The Portland Pilots, who entertain No. 22 Gonzaga tonight, aren’t far from being 4-0 in the WCC.
They sit at 1-3, plenty competitive but completely unsatisfied. They knocked off Pacific, but lost by six in overtime to San Francisco, by eight to Santa Clara and by nine to Saint Mary’s.
“It’s cliché but it’s true,” eighth-year coach Eric Reveno said. “We’re trying not to focus on the woulda, coulda, shoulda, and trying to get ready for the next one. It was pretty disappointing (against USF), up three with 3.3 seconds left and they hit a runner 3 and we go into overtime and lose.”
The Pilots (9-7 overall) appear to be better than last year (11-21, 4-12). Junior wing Kevin Bailey has bumped his scoring average nearly six points to 17.1 and junior center Thomas van der Mars has improved his scoring by five to 12.9. Senior forward Ryan Nicholas, a Gonzaga Prep graduate, has six double-doubles this season.
Freshman point guard Alec Wintering had 13 assists against San Francisco, the most ever by a Pilot against a Division I foe. Guard Bryce Pressley, son of former Villanova star Harold Pressley, had 25 points in a win over Princeton.
On average, Portland shoots a higher percentage and outrebounds opponents, and has more assists and fewer turnovers.
“I like the way we’re playing, I think we’re a good team. I just want to make sure they recognize that and feel confident,” Reveno said.
Home never felt better for Eastern Washington, which is coming off a star-crossed, cross-country road trip.

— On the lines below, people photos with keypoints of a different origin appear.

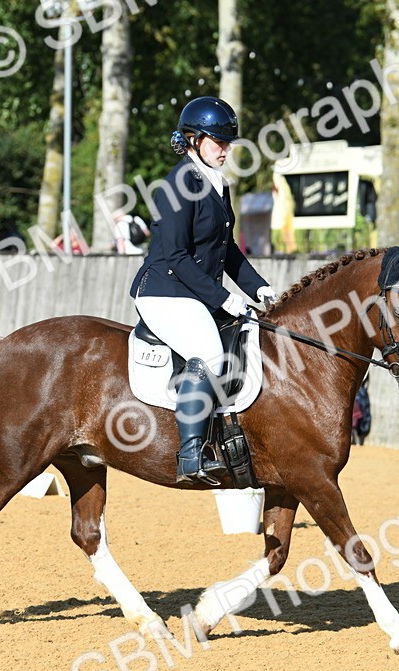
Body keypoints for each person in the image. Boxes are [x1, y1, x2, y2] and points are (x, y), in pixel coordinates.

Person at [128, 96, 277, 486]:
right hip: (164, 291)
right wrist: (223, 298)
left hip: (194, 292)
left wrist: (259, 289)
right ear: (193, 139)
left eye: (228, 143)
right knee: (209, 352)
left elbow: (227, 251)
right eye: (218, 142)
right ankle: (190, 455)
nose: (225, 150)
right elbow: (176, 256)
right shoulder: (177, 185)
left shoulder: (217, 183)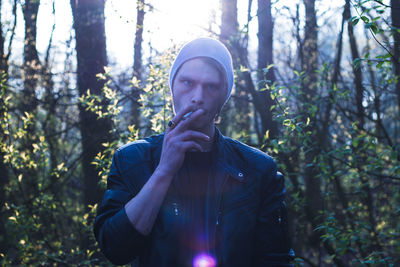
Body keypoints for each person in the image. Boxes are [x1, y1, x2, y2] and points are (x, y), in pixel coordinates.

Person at [94, 37, 295, 266]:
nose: (197, 97)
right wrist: (164, 171)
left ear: (223, 96)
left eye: (211, 86)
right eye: (188, 82)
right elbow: (114, 248)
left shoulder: (258, 170)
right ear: (173, 88)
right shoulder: (131, 160)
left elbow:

If the schedule and travel wasn’t difficult enough, the Eagles had to battle a recent rash of illness and injuries. Head coach Jim Hayford said all but three of his players fought through flu-like symptoms last week in Utah and Idaho.
Also, key reserve Ognjen Miljkovic missed his second straight game with an ankle sprain and Thomas Reuter continues to battle the effects of Crohn’s disease diagnosed during Eastern’s weeklong trip to play Seton Hall and Connecticut. Reuter became ill after the team’s first day on the East Coast and missed both games.
Reuter spent almost five days in the hospital.
“The good thing is they found out what was wrong with him,” Hayford said. “It’s something he’s going to have to manage with medication and good medical help the rest of his life.”